Required work: Copy the lines below exactly, starting with the first and finishing with the one holding "Support multiple applications, status: Da"; do not copy the pictures.
###
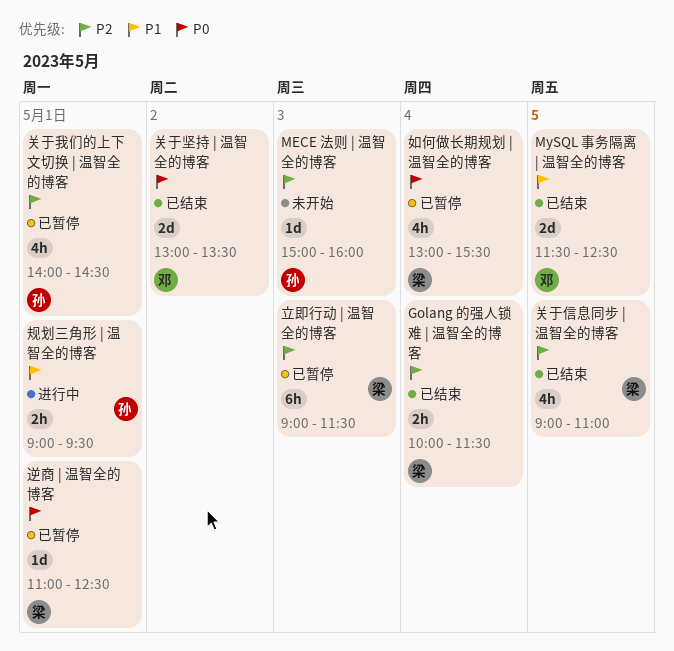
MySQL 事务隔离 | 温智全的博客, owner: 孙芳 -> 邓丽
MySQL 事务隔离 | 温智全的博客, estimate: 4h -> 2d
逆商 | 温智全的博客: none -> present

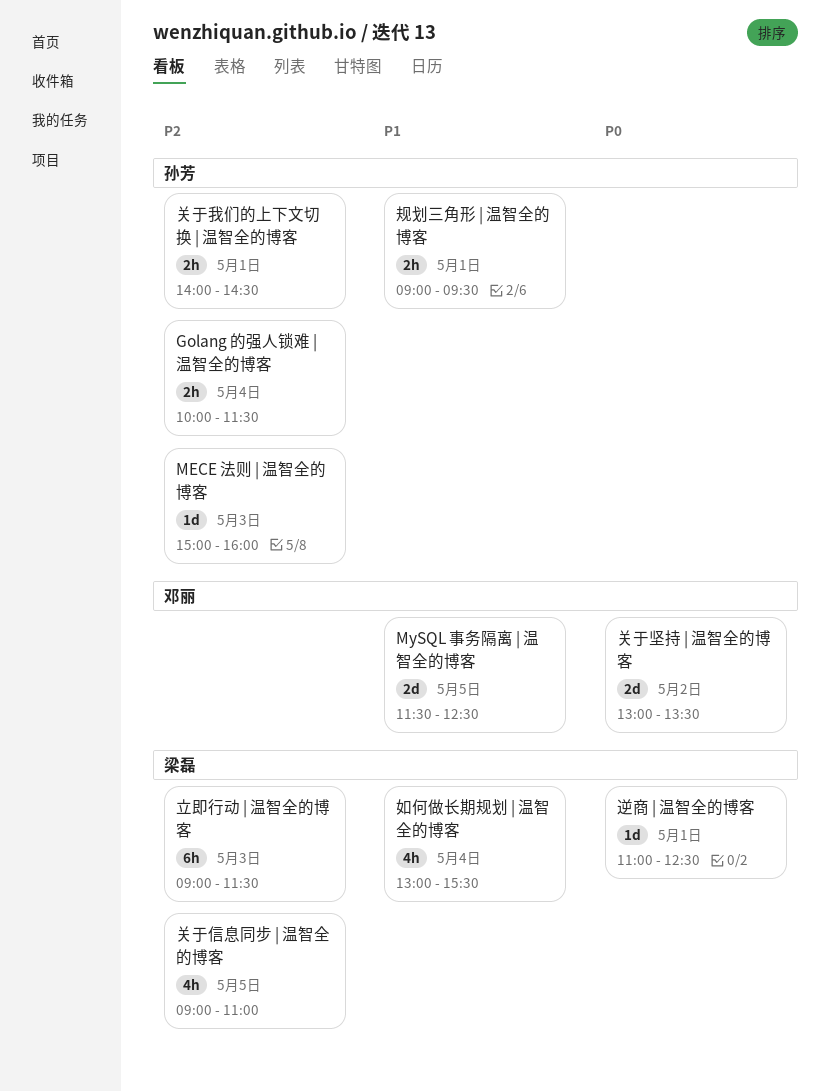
Golang 的强人锁难 | 温智全的博客, owner: 梁磊 -> 孙芳
关于我们的上下文切换 | 温智全的博客, estimate: 4h -> 2h
如何做长期规划 | 温智全的博客, priority: P0 -> P1

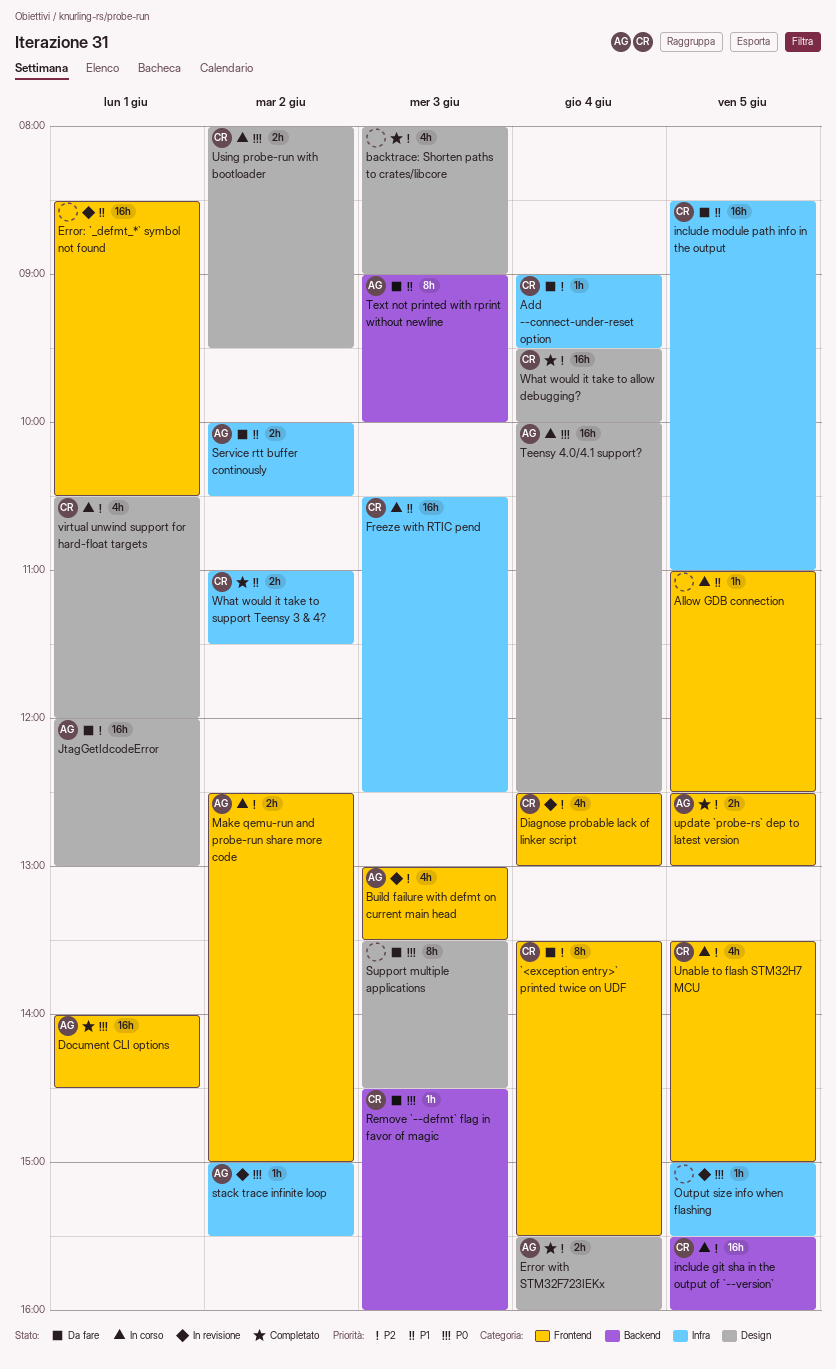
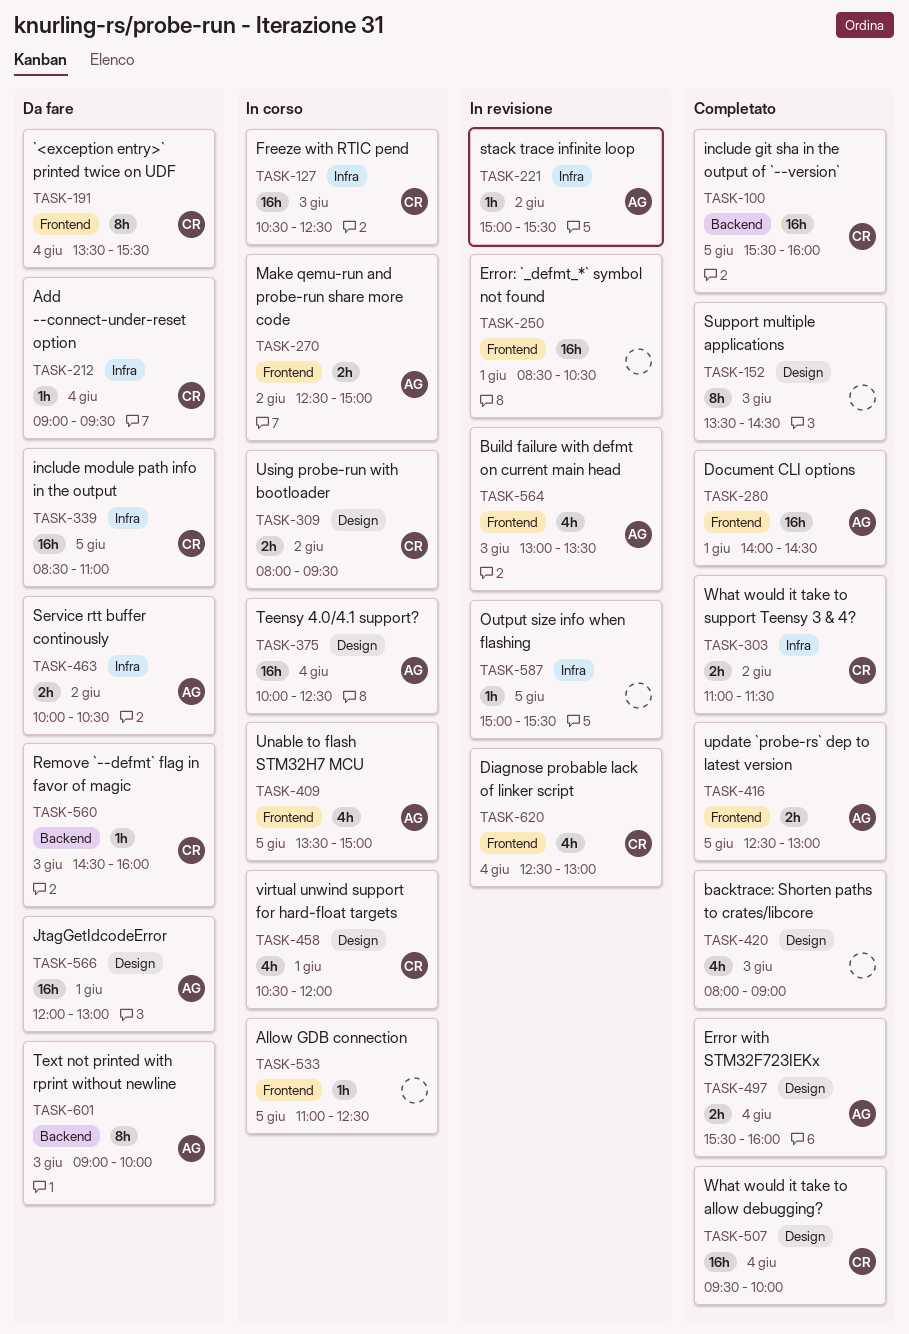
include git sha in the output of `--version`, status: In corso -> Completato
Support multiple applications, status: Da fare -> Completato
Unable to flash STM32H7 MCU, owner: CR -> AG

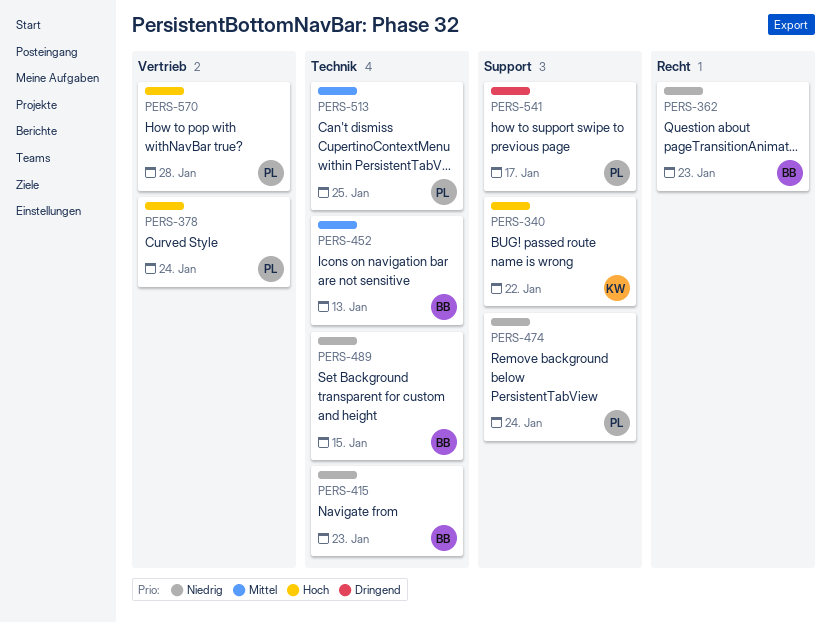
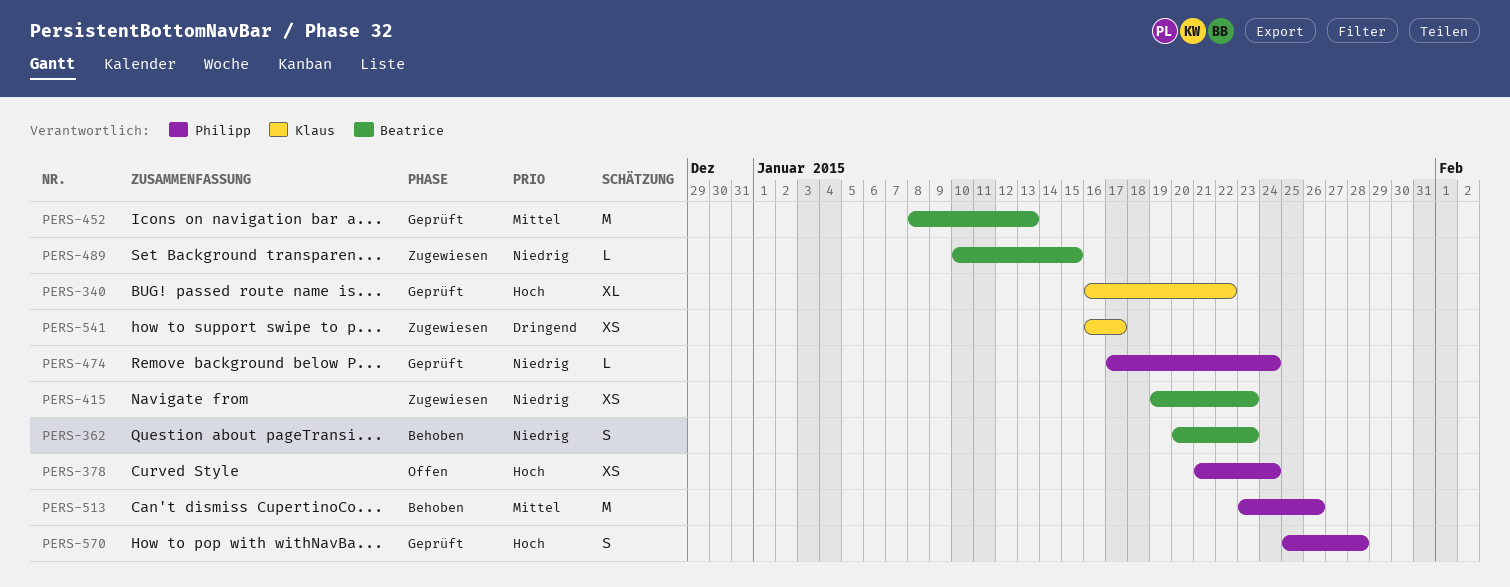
PERS-513, due: Jan 25 -> Jan 26
PERS-541, owner: Philipp -> Klaus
###
Answer area:
MySQL 事务隔离 | 温智全的博客, owner: 孙芳 -> 邓丽
MySQL 事务隔离 | 温智全的博客, estimate: 4h -> 2d
逆商 | 温智全的博客: none -> present

Golang 的强人锁难 | 温智全的博客, owner: 梁磊 -> 孙芳
关于我们的上下文切换 | 温智全的博客, estimate: 4h -> 2h
如何做长期规划 | 温智全的博客, priority: P0 -> P1

include git sha in the output of `--version`, status: In corso -> Completato
Support multiple applications, status: Da fare -> Completato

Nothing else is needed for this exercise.